Task inputs:
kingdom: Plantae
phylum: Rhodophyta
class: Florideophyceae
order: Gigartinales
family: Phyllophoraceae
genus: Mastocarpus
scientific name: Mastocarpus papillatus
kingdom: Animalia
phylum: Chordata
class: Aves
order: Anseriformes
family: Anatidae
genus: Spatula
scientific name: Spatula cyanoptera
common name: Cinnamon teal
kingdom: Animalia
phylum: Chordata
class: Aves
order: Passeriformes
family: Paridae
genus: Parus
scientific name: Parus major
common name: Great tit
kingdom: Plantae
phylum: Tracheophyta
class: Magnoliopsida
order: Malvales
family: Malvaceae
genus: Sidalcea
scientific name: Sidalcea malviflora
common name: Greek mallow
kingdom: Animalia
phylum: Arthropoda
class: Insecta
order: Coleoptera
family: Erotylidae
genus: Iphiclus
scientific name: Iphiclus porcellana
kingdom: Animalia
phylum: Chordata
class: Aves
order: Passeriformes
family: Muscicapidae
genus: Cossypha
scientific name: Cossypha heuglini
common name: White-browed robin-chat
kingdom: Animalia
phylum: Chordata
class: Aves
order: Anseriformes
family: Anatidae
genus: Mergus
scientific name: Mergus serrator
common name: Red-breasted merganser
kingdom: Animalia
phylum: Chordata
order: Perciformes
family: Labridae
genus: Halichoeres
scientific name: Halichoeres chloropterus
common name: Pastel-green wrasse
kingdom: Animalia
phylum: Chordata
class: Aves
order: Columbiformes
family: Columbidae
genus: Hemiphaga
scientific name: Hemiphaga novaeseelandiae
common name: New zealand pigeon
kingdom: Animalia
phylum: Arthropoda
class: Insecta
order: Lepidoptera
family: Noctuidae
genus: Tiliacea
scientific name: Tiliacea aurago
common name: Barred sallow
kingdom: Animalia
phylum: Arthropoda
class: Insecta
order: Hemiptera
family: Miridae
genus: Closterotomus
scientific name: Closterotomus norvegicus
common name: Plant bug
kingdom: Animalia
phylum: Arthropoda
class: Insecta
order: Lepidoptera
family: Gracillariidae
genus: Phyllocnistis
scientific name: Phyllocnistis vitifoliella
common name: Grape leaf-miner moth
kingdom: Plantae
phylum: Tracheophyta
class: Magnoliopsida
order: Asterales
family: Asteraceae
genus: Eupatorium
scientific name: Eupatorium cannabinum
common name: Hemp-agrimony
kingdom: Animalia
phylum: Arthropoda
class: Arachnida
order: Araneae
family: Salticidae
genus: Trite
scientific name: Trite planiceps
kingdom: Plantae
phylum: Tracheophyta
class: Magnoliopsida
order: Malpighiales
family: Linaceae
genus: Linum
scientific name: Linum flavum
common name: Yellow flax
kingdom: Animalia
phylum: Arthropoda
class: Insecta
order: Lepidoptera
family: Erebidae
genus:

Your instructions:
Write out again, unchanged, the lines of the records above, beginning with the line that contains "family: Salticidae" and continuing through the last line of the records.

Correct response:
family: Salticidae
genus: Trite
scientific name: Trite planiceps
kingdom: Plantae
phylum: Tracheophyta
class: Magnoliopsida
order: Malpighiales
family: Linaceae
genus: Linum
scientific name: Linum flavum
common name: Yellow flax
kingdom: Animalia
phylum: Arthropoda
class: Insecta
order: Lepidoptera
family: Erebidae
genus:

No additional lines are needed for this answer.